其中 $N_{T o I t}$ 表示小批量优化策略下模型参数更新的训练迭代次数。在表 IX 中,我们观察到随着 $N_{T o I t}$ 增加,MTP 对给定任务的微调性能往往会产生负面影响。但这一趋势并非普遍适用,例如在分割任务中,相同 $N_{T o I t}$ 下不同预训练模型的结果存在差异。此外,我们通过类别数 $N_{C}$ 衡量数据集难度,并使用"每类平均迭代次数" $(A I_{C})$ 表征每个数据集:
图片.png

Surprisingly, Table IX reveals a notable trend: a relatively large $A I_{C}$ corresponds to a negative impact of MTP for the same task. This suggests that, over extended finetuning periods, MTP models lose their advantage compared to conventional pretrained models. We propose a bold conjecture regarding this internal mechanism: the benefits of MTP diminish gradually due to excessive network optimization. This discovery prompts a reconsideration of the trade-off between longer training times for accuracy gains and the benefits of pre training when finetuning models. However, determining the critical point of $A I_{C}$ remains challenging due to limited experimentation, necessitating further investigation. It is important to note that this phenomenon differs from over fitting, as our models continue to outperform existing methods at this stage.

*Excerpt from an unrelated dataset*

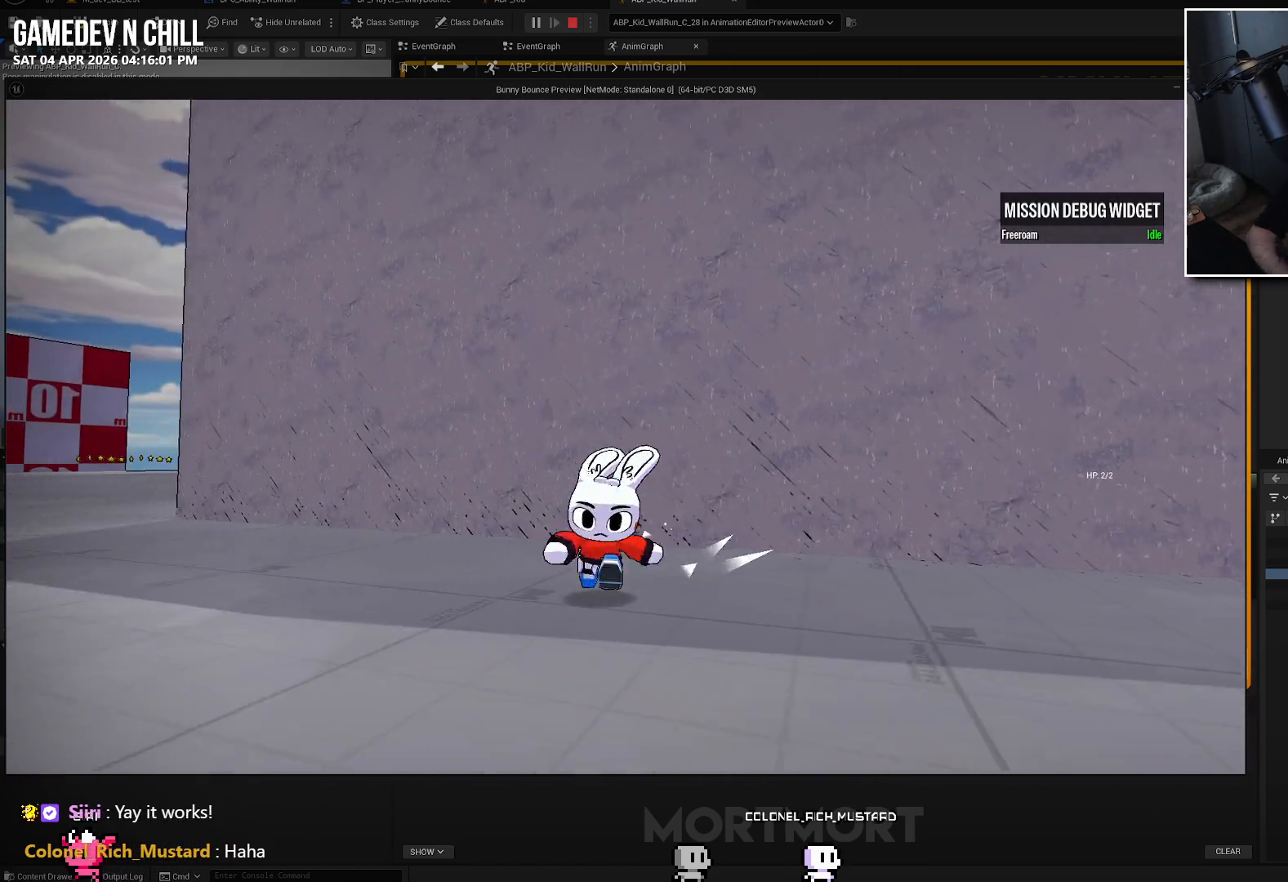
{"buttons": [], "left_stick": "right", "right_stick": "center", "events": [[34, "left_stick", "down-right"], [184, "left_stick", "right"]]}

表9揭示了一个显著趋势:对于同一任务,较大的$AI_{C}$值对应着MTP的负面影响。这表明在长时间微调后,MTP模型相比传统预训练模型会逐渐丧失优势。我们针对这一内部机制提出大胆猜想:由于网络过度优化,MTP的收益会逐步递减。这一发现促使我们重新思考模型微调时,延长训练时间换取精度提升与预训练收益之间的权衡关系。但受限于实验规模,目前仍难以确定$AI_{C}$的临界点,需要进一步研究。需要特别说明的是,这种现象与过拟合不同,因为现阶段我们的模型性能仍优于现有方法。

In addition to training duration, we consider dataset capacity, introducing the index “Average Pixels per Class” $A P_{C}$ , which can be formulated by

除了训练时长外,我们还考虑了数据集容量,引入了"每类平均像素数( Average Pixels per Class )"指标 $A P_{C}$ ,其计算公式为

图片.png


Fig. 3. The finetuning accuracy of different pretrained models with varying training sample sizes. (a) Intern Image-XL on EuroSAT. (b) $\mathrm{ViT-L}+\mathrm{RVSA}$ on SpaceNetv1.

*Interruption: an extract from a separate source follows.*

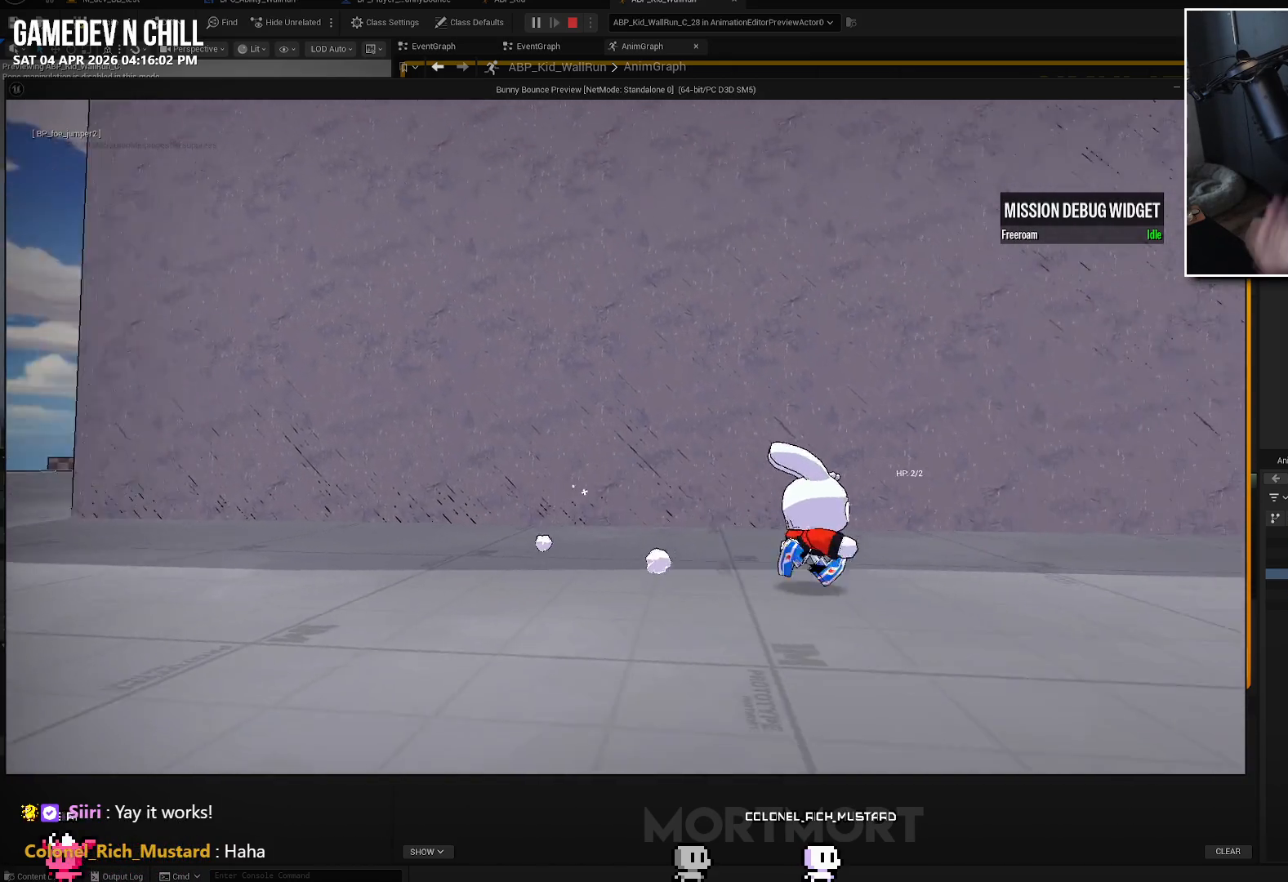
{"buttons": [], "left_stick": "right", "right_stick": "center", "events": []}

图 3: 不同预训练模型在不同训练样本量下的微调精度。(a) Intern Image-XL 在 EuroSAT 上的表现。(b) $\mathrm{ViT-L}+\mathrm{RVSA}$ 在 SpaceNetv1 上的表现。

where $N_{T o S a}=N_{T r I m}\cdotN_{T r E p}$ denotes the quantity of images processed during training. Consequently, $A P_{C}$ approximately reflects the data volume encountered during finetuning. Table IX reveals that $A P_{C}$ exhibits similar trends to $A I_{C}$ , yet the correlation between $A P_{C}$ and MTP performance is less discernible compared to $A I_{C}$ , possibly due to the presence of redundant pixels in RS images.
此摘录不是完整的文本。